Will Remillard ’24
PTEN deficiency in developmental Purkinje cells alters dendritic development leading to deficits in mouse neonatal motor skills and behavior.
Will Remillard ’24, Biology and Psychology majors, Neuroscience Certificate Program
Faculty Mentor: Dr. Ileana Soto Reyes, Biology
Poster Presentation: Wednesday, April 24, 1:30 – 3 p.m.

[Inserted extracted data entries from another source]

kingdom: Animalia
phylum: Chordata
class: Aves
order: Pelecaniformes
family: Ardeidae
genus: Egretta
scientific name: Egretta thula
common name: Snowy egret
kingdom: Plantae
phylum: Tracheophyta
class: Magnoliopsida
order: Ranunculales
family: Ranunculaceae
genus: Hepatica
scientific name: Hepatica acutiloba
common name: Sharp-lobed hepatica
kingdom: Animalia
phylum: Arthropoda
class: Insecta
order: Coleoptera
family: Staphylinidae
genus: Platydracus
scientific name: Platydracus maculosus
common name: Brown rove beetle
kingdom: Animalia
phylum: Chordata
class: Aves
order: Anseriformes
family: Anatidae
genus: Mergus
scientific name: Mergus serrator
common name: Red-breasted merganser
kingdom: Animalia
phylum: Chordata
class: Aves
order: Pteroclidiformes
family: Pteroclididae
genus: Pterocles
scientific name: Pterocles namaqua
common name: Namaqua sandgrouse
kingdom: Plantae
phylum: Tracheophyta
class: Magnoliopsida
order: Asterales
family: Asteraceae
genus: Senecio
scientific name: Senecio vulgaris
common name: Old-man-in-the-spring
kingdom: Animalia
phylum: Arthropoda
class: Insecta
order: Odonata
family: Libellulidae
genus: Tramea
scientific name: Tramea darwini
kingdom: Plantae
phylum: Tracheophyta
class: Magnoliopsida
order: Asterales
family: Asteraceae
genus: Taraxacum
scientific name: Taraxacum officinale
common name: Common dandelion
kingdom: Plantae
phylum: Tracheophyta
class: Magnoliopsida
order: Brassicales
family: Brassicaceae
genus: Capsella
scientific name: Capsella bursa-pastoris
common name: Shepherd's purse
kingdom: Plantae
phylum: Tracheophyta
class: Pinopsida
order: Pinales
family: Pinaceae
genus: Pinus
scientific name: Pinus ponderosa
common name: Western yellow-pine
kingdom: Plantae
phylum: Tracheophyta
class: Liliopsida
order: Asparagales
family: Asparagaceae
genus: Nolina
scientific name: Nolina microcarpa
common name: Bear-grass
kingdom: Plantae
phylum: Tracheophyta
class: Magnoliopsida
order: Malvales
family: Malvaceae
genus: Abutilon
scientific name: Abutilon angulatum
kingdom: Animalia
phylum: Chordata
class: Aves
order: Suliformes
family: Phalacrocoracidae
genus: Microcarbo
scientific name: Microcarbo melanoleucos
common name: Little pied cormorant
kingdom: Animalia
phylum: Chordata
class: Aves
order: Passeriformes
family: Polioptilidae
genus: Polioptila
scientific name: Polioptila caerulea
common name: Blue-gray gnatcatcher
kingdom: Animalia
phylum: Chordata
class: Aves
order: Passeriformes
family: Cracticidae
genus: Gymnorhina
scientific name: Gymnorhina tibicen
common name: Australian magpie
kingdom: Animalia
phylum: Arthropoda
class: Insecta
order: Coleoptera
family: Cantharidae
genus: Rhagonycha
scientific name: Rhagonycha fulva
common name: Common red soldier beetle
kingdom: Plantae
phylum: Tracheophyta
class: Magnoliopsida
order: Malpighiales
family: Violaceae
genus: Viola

Germline heterozygous mutations in Phosphatase and Tensin Homolog Deleted on Chromosome 10 gene (PTEN) are found in up to 20% of children with autism spectrum disorder (ASD) and macrocephaly. The conditional deletion of the Pten gene (Pten-cKO) in cerebellar Purkinje cells (PCs) causes cellular hypertrophy and neurodegeneration. Interestingly, these mice develop autistic-like behavior that includes aberrant social interactions and repetitive behaviors even when Pten is only deleted in PCs. Studies in our laboratory using Pten-cKO mice have been showing morphological changes in PC dendrites at postnatal days 10 (P10) and 14 (P14), as determined by analysis of Golgi-Cox-stained cerebellar slices. Additionally, Pten-cKO PCs immunostained with Calbindin, PDHA1 (mitochondria), and LAMP1 (lysosomes) antibodies showed decreased levels of dendritic-mitochondria and lysosomes at P14 but normalized at P30. Neonatal motor tests have been used in the lab to determine the effects of Pten deficiency in the development of motor skills. Our preliminary results are suggesting that lack of PTEN is affecting primarily Pten-cKO males when compared to Pten-cKO females and control mice. However, at 21 days, Pten-cKO females showed differences in non-social behaviors during the juvenile play test when compared to Pten-cKO males and control mice. Overall, our data suggest that lack of PTEN in PCs affect the dendritic development of these cells leading to motor deficits and behavioral changes.